Carbon Footprints & Fair Trade (a response)

Sustainability is NOT an environmental concept only. Sustainability also includes people and profitability. If companies are not making money, they cannot be sustained. Also, if people and societies are leached of HUMAN resources, no business is sustained. Fair Trade is the best possible sustainable option for consumers when buying certain products. This post is in response to an article about Fair Trade vs. Carbon Footprints written by Graeme Wiser on the EbioAnt blog. Click here to see the original post.

 

Written by Alaina Paradise:

I agree that the statistics in this post are very well researched; however the frustration about Fair Trade’s carbon footprint might be misdirected. As the owner of a Fair Trade licensed flower business, One World Flowers, I believe you missed two key points and one other consideration that’s more based on personal beliefs/values:

1) Sustainability is NOT an environmental concept only.

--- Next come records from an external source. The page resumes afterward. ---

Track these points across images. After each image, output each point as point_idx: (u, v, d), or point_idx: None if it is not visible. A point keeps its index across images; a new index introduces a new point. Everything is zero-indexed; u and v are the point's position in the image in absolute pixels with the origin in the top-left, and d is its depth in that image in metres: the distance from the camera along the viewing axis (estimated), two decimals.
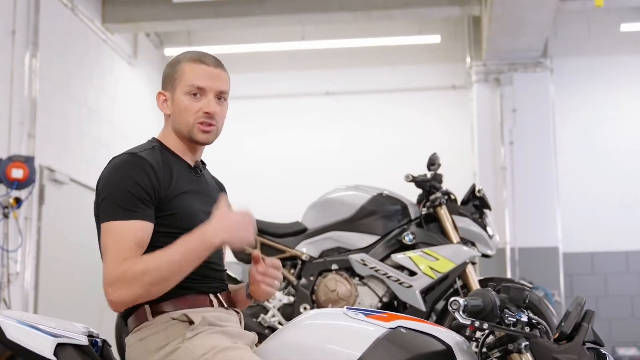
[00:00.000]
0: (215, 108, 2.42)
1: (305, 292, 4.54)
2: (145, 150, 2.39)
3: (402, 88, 9.63)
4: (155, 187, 2.30)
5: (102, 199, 2.30)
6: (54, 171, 7.09)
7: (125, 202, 2.25)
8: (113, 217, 2.26)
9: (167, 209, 2.32)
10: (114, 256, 2.22)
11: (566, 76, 9.05)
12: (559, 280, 8.53)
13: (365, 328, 2.31)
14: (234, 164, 9.24)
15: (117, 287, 2.19)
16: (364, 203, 4.66)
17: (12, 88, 6.59)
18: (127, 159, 2.34)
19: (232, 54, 9.54)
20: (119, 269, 2.19)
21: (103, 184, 2.32)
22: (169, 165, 2.39)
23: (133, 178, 2.28)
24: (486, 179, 8.74)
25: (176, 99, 2.44)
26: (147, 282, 2.19)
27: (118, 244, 2.22)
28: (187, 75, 2.42)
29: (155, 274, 2.19)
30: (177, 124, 2.45)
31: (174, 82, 2.45)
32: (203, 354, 2.20)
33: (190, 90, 2.41)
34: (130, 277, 2.18)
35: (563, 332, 2.33)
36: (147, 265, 2.19)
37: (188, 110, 2.41)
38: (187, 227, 2.31)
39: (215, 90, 2.44)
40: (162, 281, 2.21)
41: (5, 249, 6.31)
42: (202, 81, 2.42)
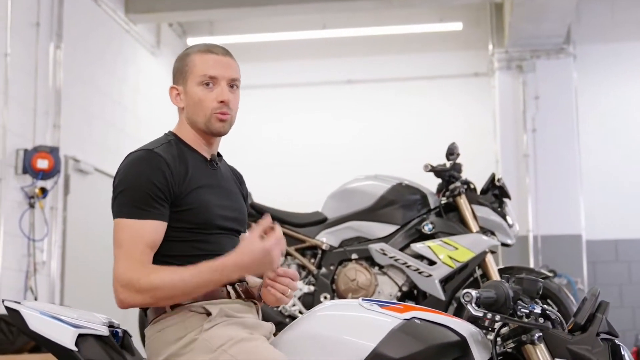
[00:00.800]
0: (229, 96, 2.44)
1: (326, 281, 4.57)
2: (162, 146, 2.41)
3: (423, 76, 9.61)
4: (170, 183, 2.33)
5: (117, 195, 2.35)
6: (78, 161, 7.17)
7: (139, 201, 2.30)
8: (126, 214, 2.31)
9: (183, 204, 2.35)
10: (127, 256, 2.27)
11: (589, 63, 8.98)
12: (582, 268, 8.49)
13: (380, 319, 2.35)
14: (255, 153, 9.29)
15: (127, 290, 2.25)
16: (383, 193, 4.69)
17: (36, 79, 6.66)
18: (142, 155, 2.37)
19: (254, 43, 9.57)
20: (134, 275, 2.24)
21: (119, 180, 2.36)
22: (185, 160, 2.41)
23: (148, 176, 2.31)
24: (508, 167, 8.71)
25: (189, 91, 2.46)
26: (157, 296, 2.25)
27: (131, 244, 2.28)
28: (198, 66, 2.44)
29: (167, 292, 2.24)
30: (192, 116, 2.46)
31: (185, 75, 2.47)
32: (220, 345, 2.24)
33: (203, 80, 2.43)
34: (143, 287, 2.23)
35: (577, 323, 2.35)
36: (161, 281, 2.23)
37: (203, 101, 2.43)
38: (203, 221, 2.35)
39: (228, 78, 2.45)
40: (172, 298, 2.28)
41: (31, 238, 6.39)
42: (214, 70, 2.43)
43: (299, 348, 2.32)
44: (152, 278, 2.23)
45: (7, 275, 6.11)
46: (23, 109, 6.46)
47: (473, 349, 2.33)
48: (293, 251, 4.67)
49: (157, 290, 2.23)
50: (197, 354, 2.25)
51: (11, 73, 6.23)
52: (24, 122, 6.48)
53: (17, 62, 6.34)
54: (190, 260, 2.34)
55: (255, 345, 2.25)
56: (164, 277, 2.24)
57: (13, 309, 2.30)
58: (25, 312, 2.29)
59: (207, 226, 2.39)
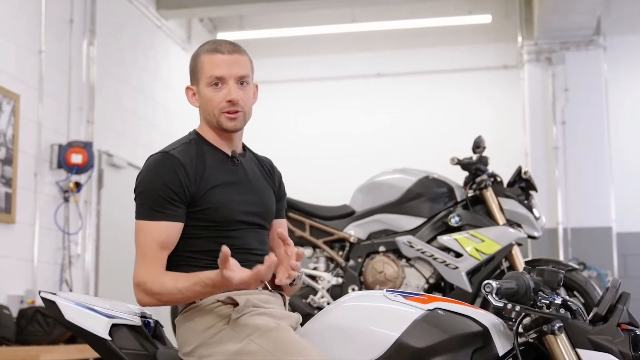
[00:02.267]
0: (237, 94, 2.48)
1: (354, 273, 4.63)
2: (181, 146, 2.49)
3: (452, 69, 9.61)
4: (185, 185, 2.41)
5: (136, 197, 2.46)
6: (111, 156, 7.28)
7: (153, 203, 2.40)
8: (141, 216, 2.42)
9: (201, 203, 2.43)
10: (141, 257, 2.40)
11: (620, 54, 8.91)
12: (613, 261, 8.45)
13: (403, 310, 2.39)
14: (285, 146, 9.34)
15: (138, 291, 2.39)
16: (410, 186, 4.72)
17: (70, 75, 6.78)
18: (159, 158, 2.46)
19: (284, 37, 9.63)
20: (143, 277, 2.38)
21: (137, 183, 2.47)
22: (203, 159, 2.48)
23: (162, 179, 2.40)
24: (538, 159, 8.69)
25: (201, 91, 2.53)
26: (161, 300, 2.38)
27: (144, 245, 2.40)
28: (206, 67, 2.50)
29: (167, 297, 2.37)
30: (206, 116, 2.54)
31: (197, 76, 2.54)
32: (248, 334, 2.31)
33: (211, 81, 2.49)
34: (149, 290, 2.37)
35: (598, 314, 2.38)
36: (161, 288, 2.35)
37: (212, 101, 2.49)
38: (223, 218, 2.43)
39: (235, 76, 2.50)
40: (172, 302, 2.42)
41: (66, 232, 6.52)
42: (220, 70, 2.48)
43: (325, 338, 2.37)
44: (154, 284, 2.36)
45: (42, 268, 6.24)
46: (57, 104, 6.59)
47: (495, 339, 2.37)
48: (321, 244, 4.73)
49: (159, 295, 2.36)
50: (225, 343, 2.32)
51: (45, 69, 6.35)
52: (59, 117, 6.60)
53: (51, 58, 6.46)
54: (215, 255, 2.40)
55: (281, 335, 2.31)
56: (164, 283, 2.35)
57: (49, 299, 2.40)
58: (61, 303, 2.39)
59: (228, 222, 2.46)
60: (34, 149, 6.23)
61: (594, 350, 2.31)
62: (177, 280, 2.35)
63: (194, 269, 2.39)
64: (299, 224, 4.75)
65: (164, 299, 2.36)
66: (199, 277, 2.31)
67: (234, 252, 2.43)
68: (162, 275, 2.37)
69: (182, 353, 2.41)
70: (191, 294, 2.34)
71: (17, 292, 5.84)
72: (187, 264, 2.43)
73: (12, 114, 5.91)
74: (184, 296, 2.35)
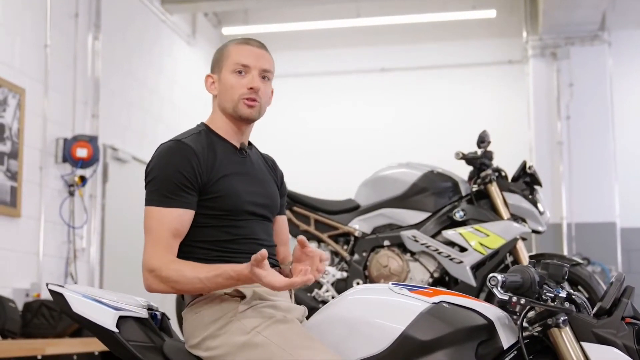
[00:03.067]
0: (259, 84, 2.53)
1: (358, 267, 4.63)
2: (191, 136, 2.51)
3: (457, 64, 9.61)
4: (198, 172, 2.42)
5: (147, 184, 2.46)
6: (116, 150, 7.30)
7: (166, 190, 2.40)
8: (154, 202, 2.42)
9: (211, 191, 2.45)
10: (153, 243, 2.39)
11: (624, 49, 8.91)
12: (617, 256, 8.47)
13: (409, 302, 2.40)
14: (288, 141, 9.36)
15: (150, 277, 2.37)
16: (415, 180, 4.72)
17: (75, 69, 6.80)
18: (171, 145, 2.47)
19: (288, 32, 9.64)
20: (157, 263, 2.36)
21: (149, 170, 2.47)
22: (213, 149, 2.50)
23: (176, 165, 2.41)
24: (542, 154, 8.70)
25: (222, 78, 2.56)
26: (174, 287, 2.37)
27: (156, 231, 2.39)
28: (233, 55, 2.56)
29: (184, 286, 2.36)
30: (223, 102, 2.56)
31: (220, 64, 2.58)
32: (254, 326, 2.32)
33: (236, 68, 2.54)
34: (163, 277, 2.35)
35: (602, 307, 2.39)
36: (180, 276, 2.34)
37: (233, 87, 2.53)
38: (232, 208, 2.44)
39: (259, 68, 2.55)
40: (188, 291, 2.40)
41: (71, 225, 6.54)
42: (247, 59, 2.54)
43: (330, 331, 2.39)
44: (171, 272, 2.35)
45: (48, 261, 6.26)
46: (63, 98, 6.60)
47: (500, 332, 2.38)
48: (326, 238, 4.73)
49: (176, 283, 2.35)
50: (232, 335, 2.33)
51: (51, 64, 6.36)
52: (64, 111, 6.62)
53: (56, 53, 6.47)
54: (223, 245, 2.45)
55: (288, 327, 2.33)
56: (184, 272, 2.34)
57: (57, 292, 2.41)
58: (69, 295, 2.40)
59: (237, 212, 2.47)
60: (39, 142, 6.25)
61: (598, 343, 2.32)
62: (198, 270, 2.34)
63: (202, 257, 2.41)
64: (304, 218, 4.76)
65: (179, 287, 2.36)
66: (223, 269, 2.31)
67: (241, 241, 2.47)
68: (179, 263, 2.37)
69: (189, 345, 2.42)
70: (212, 284, 2.34)
71: (23, 286, 5.87)
72: (195, 253, 2.44)
73: (17, 107, 5.93)
74: (204, 286, 2.34)
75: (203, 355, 2.39)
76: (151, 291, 2.41)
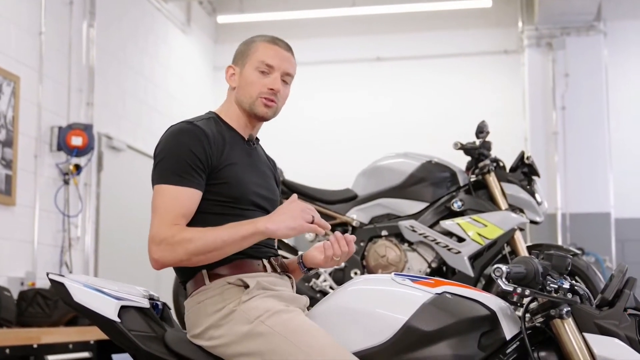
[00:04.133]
0: (279, 86, 2.55)
1: (356, 257, 4.63)
2: (202, 120, 2.51)
3: (453, 53, 9.59)
4: (208, 154, 2.42)
5: (157, 163, 2.43)
6: (111, 138, 7.27)
7: (178, 168, 2.38)
8: (165, 180, 2.38)
9: (219, 177, 2.44)
10: (161, 218, 2.34)
11: (620, 40, 8.91)
12: (611, 246, 8.49)
13: (412, 293, 2.40)
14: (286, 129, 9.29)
15: (161, 248, 2.31)
16: (413, 170, 4.72)
17: (70, 57, 6.76)
18: (183, 126, 2.46)
19: (283, 20, 9.59)
20: (167, 232, 2.31)
21: (159, 150, 2.45)
22: (223, 136, 2.50)
23: (188, 146, 2.40)
24: (537, 144, 8.71)
25: (245, 73, 2.56)
26: (190, 250, 2.29)
27: (166, 208, 2.35)
28: (259, 53, 2.56)
29: (199, 245, 2.29)
30: (240, 96, 2.56)
31: (245, 58, 2.58)
32: (257, 316, 2.32)
33: (260, 66, 2.54)
34: (176, 242, 2.29)
35: (604, 299, 2.40)
36: (194, 235, 2.30)
37: (254, 84, 2.54)
38: (238, 196, 2.43)
39: (283, 71, 2.56)
40: (205, 253, 2.31)
41: (66, 214, 6.52)
42: (273, 60, 2.55)
43: (333, 321, 2.38)
44: (184, 234, 2.30)
45: (43, 250, 6.25)
46: (57, 86, 6.57)
47: (502, 323, 2.38)
48: None
49: (190, 243, 2.28)
50: (235, 324, 2.32)
51: (45, 51, 6.33)
52: (58, 99, 6.58)
53: (51, 40, 6.44)
54: None
55: (291, 317, 2.33)
56: (195, 231, 2.31)
57: (58, 281, 2.39)
58: (70, 285, 2.38)
59: (242, 201, 2.47)
60: (34, 130, 6.22)
61: (600, 334, 2.33)
62: (210, 228, 2.33)
63: None
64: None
65: (192, 247, 2.28)
66: (237, 222, 2.34)
67: None
68: (190, 227, 2.34)
69: (191, 335, 2.42)
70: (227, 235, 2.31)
71: (18, 274, 5.86)
72: None
73: (12, 95, 5.89)
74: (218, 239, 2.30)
75: (205, 345, 2.38)
76: (160, 265, 2.33)
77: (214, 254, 2.34)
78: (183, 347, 2.41)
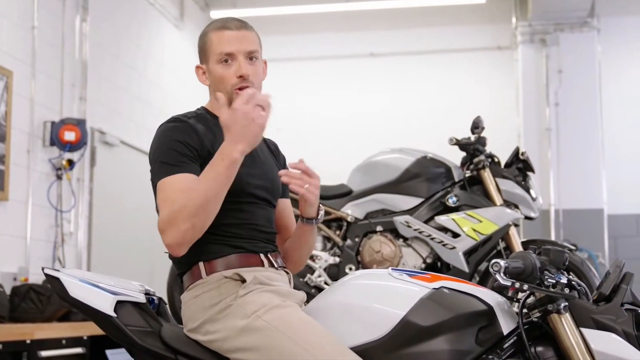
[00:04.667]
0: (247, 69, 2.49)
1: (351, 253, 4.63)
2: (191, 118, 2.50)
3: (446, 49, 9.58)
4: (199, 146, 2.41)
5: (152, 165, 2.43)
6: (104, 133, 7.24)
7: (170, 159, 2.36)
8: (160, 175, 2.37)
9: None
10: (166, 205, 2.31)
11: (613, 36, 8.91)
12: (604, 242, 8.50)
13: (409, 288, 2.40)
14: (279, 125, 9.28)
15: (166, 231, 2.28)
16: (408, 166, 4.72)
17: (63, 52, 6.72)
18: (170, 123, 2.46)
19: (277, 15, 9.56)
20: (165, 217, 2.29)
21: (151, 151, 2.45)
22: (213, 130, 2.48)
23: (177, 138, 2.39)
24: (531, 141, 8.71)
25: (211, 69, 2.53)
26: (187, 215, 2.25)
27: (167, 197, 2.32)
28: (215, 45, 2.51)
29: (192, 204, 2.26)
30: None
31: (206, 54, 2.55)
32: (254, 311, 2.31)
33: (220, 58, 2.50)
34: (173, 217, 2.27)
35: (602, 294, 2.40)
36: (182, 200, 2.27)
37: (223, 78, 2.49)
38: (233, 190, 2.39)
39: (244, 52, 2.50)
40: (201, 210, 2.27)
41: (59, 209, 6.49)
42: (229, 46, 2.49)
43: (330, 316, 2.37)
44: (175, 206, 2.27)
45: (35, 245, 6.22)
46: (50, 81, 6.54)
47: (499, 317, 2.38)
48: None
49: (184, 209, 2.24)
50: (232, 319, 2.31)
51: (38, 46, 6.29)
52: (51, 94, 6.55)
53: (43, 34, 6.40)
54: (225, 229, 2.42)
55: (288, 312, 2.32)
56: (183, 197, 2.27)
57: (53, 276, 2.37)
58: (66, 280, 2.37)
59: (239, 194, 2.44)
60: (26, 125, 6.19)
61: (597, 329, 2.33)
62: (192, 185, 2.30)
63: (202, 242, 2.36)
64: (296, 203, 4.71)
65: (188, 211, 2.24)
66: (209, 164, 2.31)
67: (241, 226, 2.44)
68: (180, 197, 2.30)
69: (188, 329, 2.41)
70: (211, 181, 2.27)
71: (10, 270, 5.83)
72: None
73: (4, 90, 5.86)
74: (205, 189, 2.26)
75: (202, 340, 2.37)
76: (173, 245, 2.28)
77: (212, 206, 2.30)
78: (179, 342, 2.40)
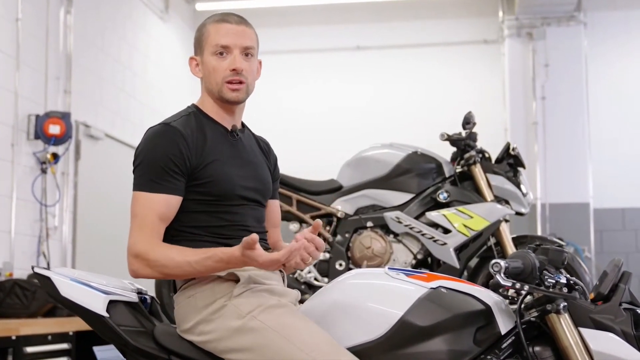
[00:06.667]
0: (241, 64, 2.46)
1: (341, 248, 4.60)
2: (180, 119, 2.46)
3: (433, 42, 9.55)
4: (186, 156, 2.37)
5: (135, 168, 2.40)
6: (89, 127, 7.17)
7: (153, 174, 2.34)
8: (141, 187, 2.36)
9: (201, 176, 2.39)
10: (139, 228, 2.32)
11: (600, 30, 8.93)
12: (590, 236, 8.52)
13: (407, 288, 2.38)
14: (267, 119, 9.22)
15: (137, 262, 2.30)
16: (398, 161, 4.69)
17: (47, 44, 6.64)
18: (159, 129, 2.42)
19: (262, 8, 9.50)
20: (143, 247, 2.29)
21: (137, 155, 2.41)
22: (203, 132, 2.44)
23: (164, 149, 2.35)
24: (517, 135, 8.71)
25: (205, 61, 2.50)
26: (163, 272, 2.31)
27: (142, 216, 2.32)
28: (212, 36, 2.48)
29: (173, 270, 2.30)
30: (208, 85, 2.50)
31: (202, 46, 2.51)
32: (249, 311, 2.28)
33: (216, 50, 2.47)
34: (151, 261, 2.29)
35: (600, 293, 2.39)
36: (169, 260, 2.28)
37: (216, 70, 2.47)
38: (224, 192, 2.38)
39: (240, 46, 2.48)
40: (177, 275, 2.34)
41: (43, 203, 6.42)
42: (226, 39, 2.47)
43: (327, 316, 2.35)
44: (159, 255, 2.29)
45: (19, 240, 6.15)
46: (34, 74, 6.45)
47: (497, 317, 2.37)
48: (308, 219, 4.68)
49: (164, 267, 2.29)
50: (227, 319, 2.28)
51: (22, 38, 6.21)
52: (36, 87, 6.47)
53: (28, 27, 6.31)
54: (214, 230, 2.39)
55: (283, 312, 2.29)
56: (171, 255, 2.29)
57: (44, 275, 2.34)
58: (57, 279, 2.33)
59: (229, 197, 2.42)
60: (10, 119, 6.11)
61: (596, 329, 2.32)
62: (186, 253, 2.29)
63: (192, 243, 2.36)
64: (286, 199, 4.70)
65: (167, 271, 2.30)
66: (213, 252, 2.26)
67: (231, 227, 2.41)
68: (165, 247, 2.32)
69: (181, 330, 2.37)
70: (202, 268, 2.28)
71: None
72: (186, 238, 2.39)
73: None
74: (193, 270, 2.29)
75: (196, 340, 2.34)
76: (137, 277, 2.34)
77: (185, 277, 2.37)
78: (173, 342, 2.37)
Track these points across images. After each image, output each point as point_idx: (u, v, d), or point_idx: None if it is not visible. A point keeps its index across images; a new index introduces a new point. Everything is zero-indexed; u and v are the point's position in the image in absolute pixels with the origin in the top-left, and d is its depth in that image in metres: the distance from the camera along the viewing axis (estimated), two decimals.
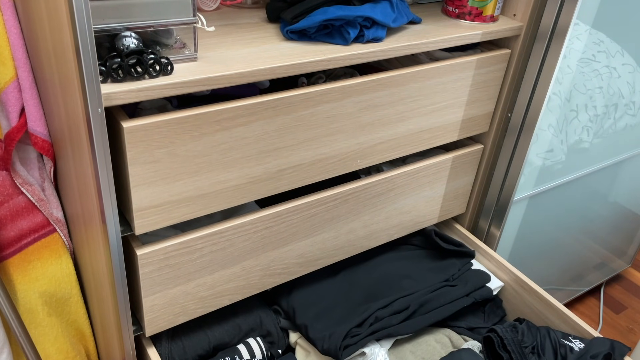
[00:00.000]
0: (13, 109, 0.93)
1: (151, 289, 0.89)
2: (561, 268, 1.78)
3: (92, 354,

Sustainability also includes people and profitability, which you can read more about in “The Triple Bottom Line” by Savitz. If companies are not making money, they cannot be sustained. Also, if people and societies are leached of HUMAN resources, no business is sustained. Fair Trade is the best possible sustainable option for consumers when buying certain products. I won’t argue this for all products, but let’s take flowers for example.

In the United States, 70 – 80% (depending on which year and report you’re looking at) of all cut flowers sold in the market are imported from other countries. These countries include Ecuador, Colombia, Holland, Kenya, Tanzania, Zimbabwe, and even India. The 20 – 30 % of flowers produced within the United States could very well have a lower carbon footprint than those that are imported; however, they are only available in peak growing seasons.

My first point is this: What are consumers supposed to do 80% of the time; stop buying flowers all together? No! Fair Trade offers consumers a sustainable option for purchasing flowers in off-seasons. While they might not be the most sustainable carbon option, Fair Trade makes a huge impact in decreasing environmental pollution in foreign countries. It is also SOCIALLY sustainable because it creates jobs that pay living wages and provide human rights protections to workers, raising their quality of life, providing education, stopping poverty cycles,  and putting food on the table for children of floral farm workers.

Your article stated that, “Fairtrade produce[r]s generally account for 1-20% of all sales in their product category in Europe and North America.” If the volume is so low, why attack Fair Trade? Bad form. Why not go after the companies who are doing nothing in the way of sustainability, and dominate 80+% of the market sales?

2) Carbon Reduction and Fair Trade are NOT opposed to one another.

As you said in your article above, “The principles of fair trade already discussed have touched the compassionate nerve of the nation and the supermarkets are exploiting it for all its worth. It’s a shame that with every ‘fair-trade’ item they don’t put a ‘carbon footprint’ label.” I’ll start by saying that if supermarkets were exploiting Fair Trade for all it’s worth, this world would be a much happier place for agricultural workers (over 90% of whom still work in non Fair Trade conditions), and all farms would be Fair Trade Certified.

There are many Fair Trade Certified companies who go to great lengths to offset their carbon footprint. Many donate to various Carbon Funds. Our company, One World Flowers, has office recycling programs, uses only hybrid delivery vehicles, and is powered for electricity by a wind farm in our state. We make very conscious choices to reduce our carbon footprint in various ways.

I would like to suggest that you take a less myopic view of Fair Trade as taking away from environmental sustainability, and try to view it as an integral piece of the sustainability puzzle. That brings me to my last point, which is more about personal beliefs and values.

 

There is much to do to improve this world we all call home. Being competitive and adversarial with one another is not going to accomplish anything, but rather tear us  both down. True sustainability and health in this planet is only found where people and the environment are both well cared for. People function in societies, societies have economies, and economies need healthy businesses to be sustainable.

If you are committed to reducing Carbon Footprints, more power to you! If you are committed to other environmental causes, please give it all you’ve got! But please don’t forget that life is human, too. Our business is wholly focused on making business sustainable for people who have been abused, who live in depleted societies sucked of their resources, with failing and struggling economies as a result. We can’t do it all, but we’d like your support in doing what we can to make the entire planet a better place to be.